Saved entries
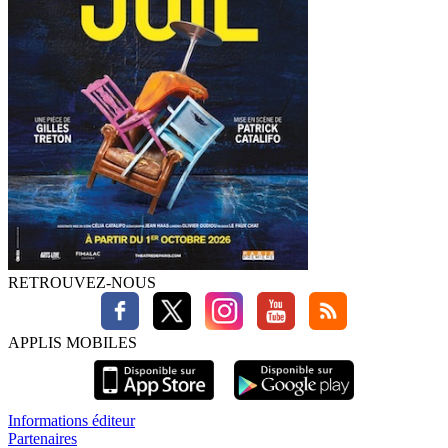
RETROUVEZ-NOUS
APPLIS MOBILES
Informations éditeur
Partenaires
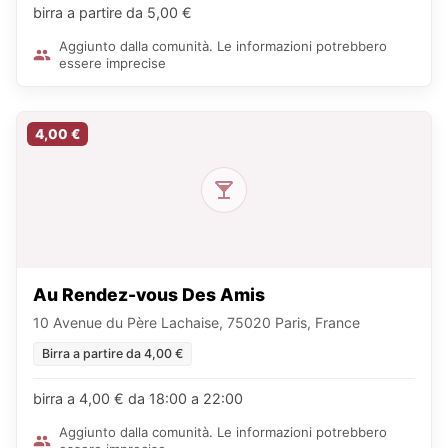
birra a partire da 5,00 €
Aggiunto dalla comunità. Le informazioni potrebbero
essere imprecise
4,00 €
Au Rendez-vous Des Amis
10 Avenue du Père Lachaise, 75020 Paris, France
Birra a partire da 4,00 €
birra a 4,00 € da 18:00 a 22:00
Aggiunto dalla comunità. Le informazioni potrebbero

* * *

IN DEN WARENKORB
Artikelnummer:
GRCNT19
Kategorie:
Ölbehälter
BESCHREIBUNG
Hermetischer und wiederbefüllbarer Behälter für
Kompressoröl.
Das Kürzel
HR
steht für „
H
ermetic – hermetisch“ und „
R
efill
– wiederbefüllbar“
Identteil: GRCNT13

Work to complete
From the entries above, extract each line containing "partire".

Task result
birra a partire da 5,00 €
Birra a partire da 4,00 €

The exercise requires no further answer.